All those movements share the problem of defining just what they will do to solve the problems motivating them. Many will yet again see government as the solution. Their program will give the state more power to oversee, regulate, control, and spend for the solution. Those people may or may not label their views as “socialism.” Either way, their proposals advocate for or sustain another blocked transition: from a private to a state capitalism or from a lesser to a greater degree of state capitalism.
Over the last century, many attracted to socialism have come to understand that blocked transitions did not and do not suffice to solve the problems created by modern capitalism. Those people can now become the new social force to unblock the socialist transition. From below, they can demand an end to the employer/employee structure of enterprises, public as well as private.
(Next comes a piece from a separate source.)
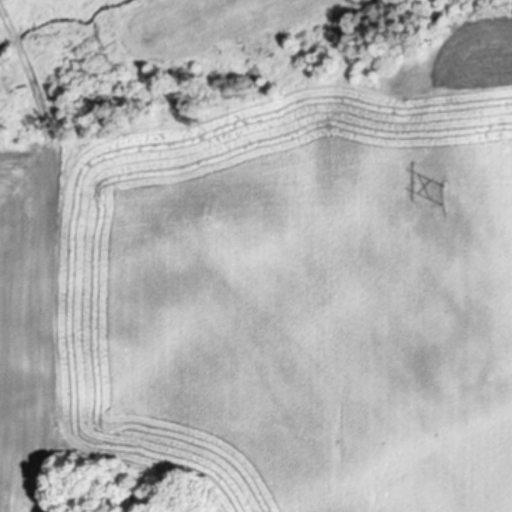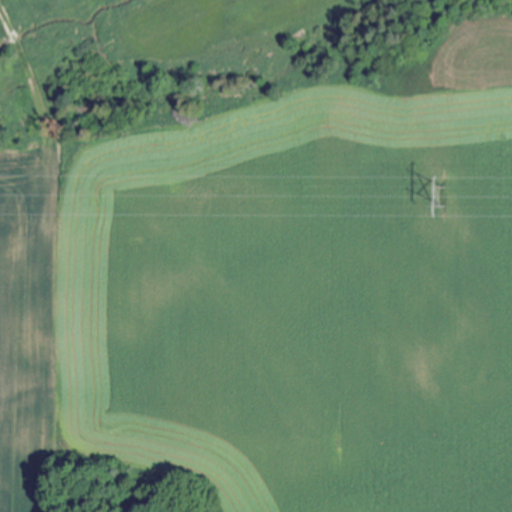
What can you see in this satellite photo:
power tower: (445, 195)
That end would help define the new society to which an unblocked socialist transition can and must now proceed. That society would be post-capitalist: different from and beyond all actually existing socialisms. It will have displaced the employer/employee structure of enterprises in favor of the democratic, worker cooperative structure.
In the late 18th century, the French and American Revolutions marked the transition from feudalism to capitalism. Leaders of those revolutions believed that they would bring into being a new society characterized by liberty, equality, fraternity, and democracy. But that transition also stalled: it did achieve the change from lord/serf to employer/employee, but it did not achieve the further changes to that desired new society. Socialism mostly represented the continuation of the drive toward those further changes.
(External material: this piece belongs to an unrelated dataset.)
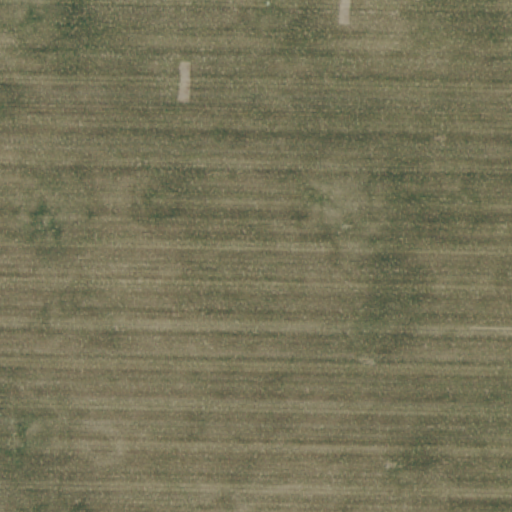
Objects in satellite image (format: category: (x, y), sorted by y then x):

But the socialisms of the USSR, China and western Europe stalled too. Their advocates and leaders had believed that a transition from private to state capitalism would bring those further changes that capitalism never did. The lessons of Soviet and Chinese socialisms offer a profound critique of stalled socialism, their own and others’. The completion of the passage from capitalism and beyond socialism as a transitional stage requires a micro-level economic revolution. The dichotomous employer/employee relationship inside enterprises must give way to a democratically organized community of workers who collectively employ themselves as well as direct the enterprise. That economic foundation—what communism concretely means—offers us a better chance to realize the goals of liberty, equality, fraternity, and democracy than capitalism or socialism ever could.